#### REQUIRED ACTION
Recast every line of the listing below as a Markdown table with the columns "Row" and "Line," numbering the rows. Skip blank lines and leave the pictures out.

#### RECORDS SHOWN
※
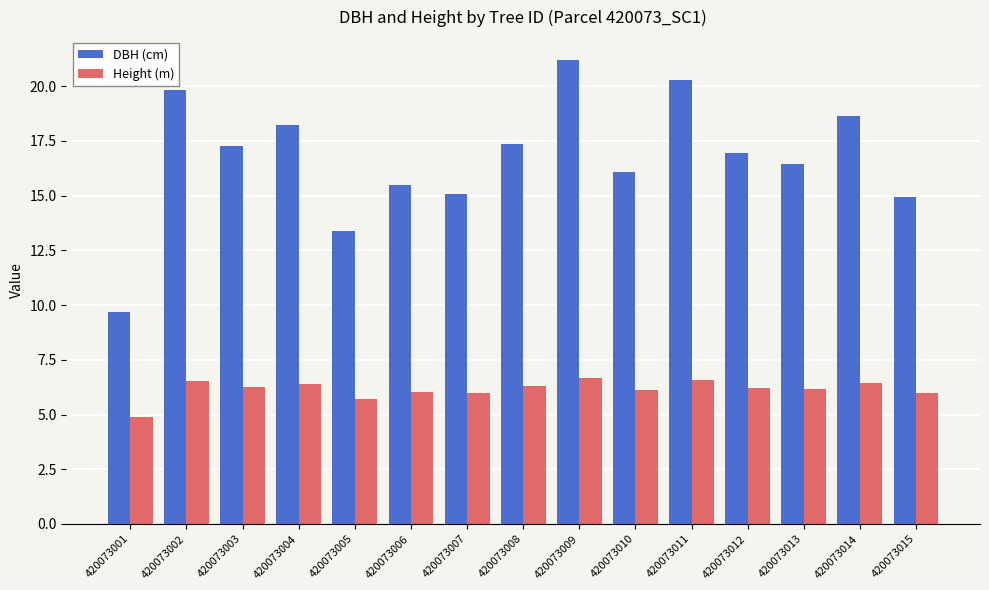

Is the value of Height (m) at 420073014 greater than the value of DBH (cm) at 420073004?

No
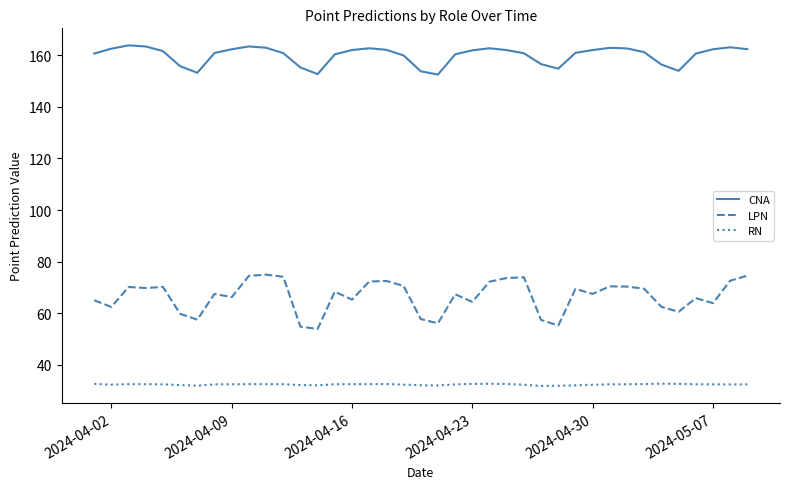

List the series in order of their peak value, lowest first.

RN, LPN, CNA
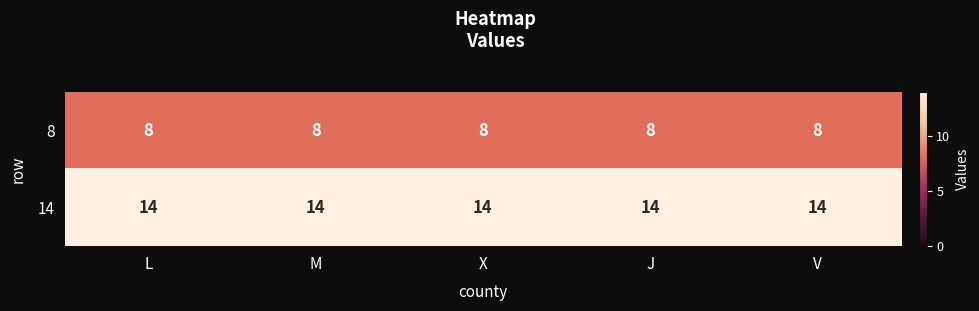

What value does the 14 series have at L?

14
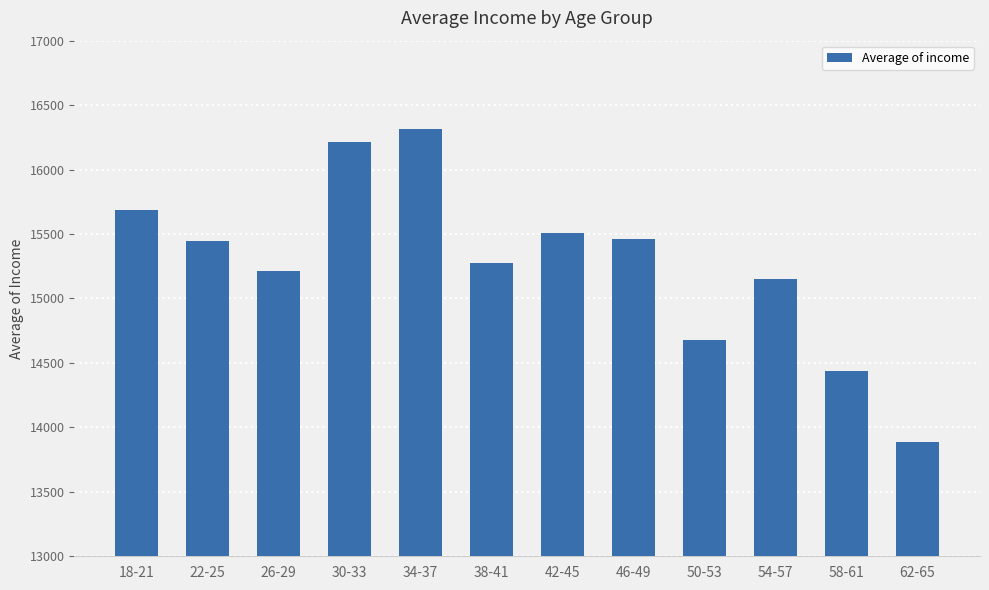

What position from the right is 58-61?

2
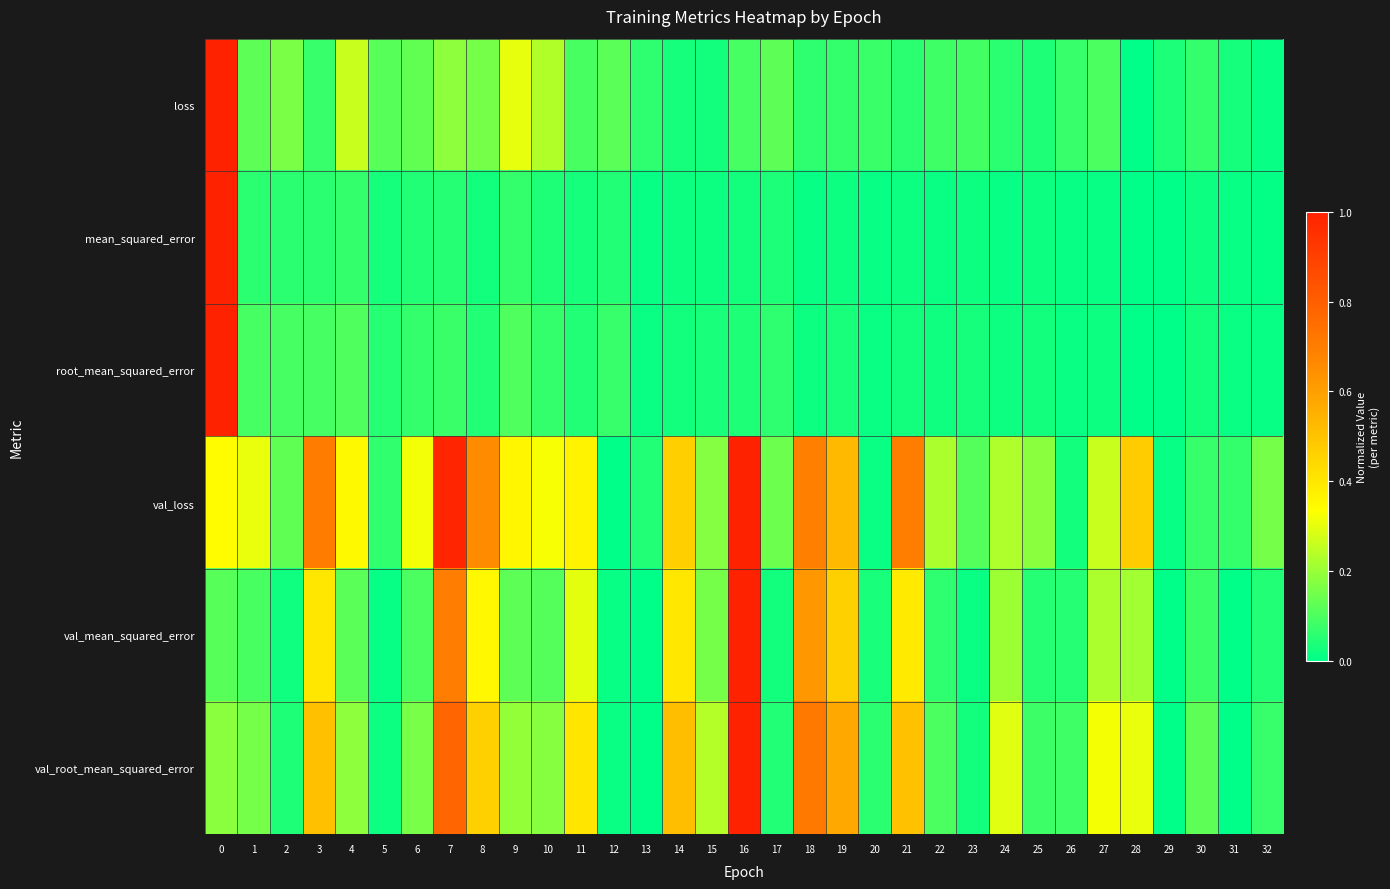

Which series has the largest range (max minus min)?

loss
※
#### OUTPUT BELOW
| Row | Line |
|---|---|
| 1 | Is the value of Height (m) at 420073014 greater than the value of DBH (cm) at 420073004? |
| 2 | No |
| 3 | List the series in order of their peak value, lowest first. |
| 4 | RN, LPN, CNA |
| 5 | What value does the 14 series have at L? |
| 6 | 14 |
| 7 | What position from the right is 58-61? |
| 8 | 2 |
| 9 | Which series has the largest range (max minus min)? |
| 10 | loss |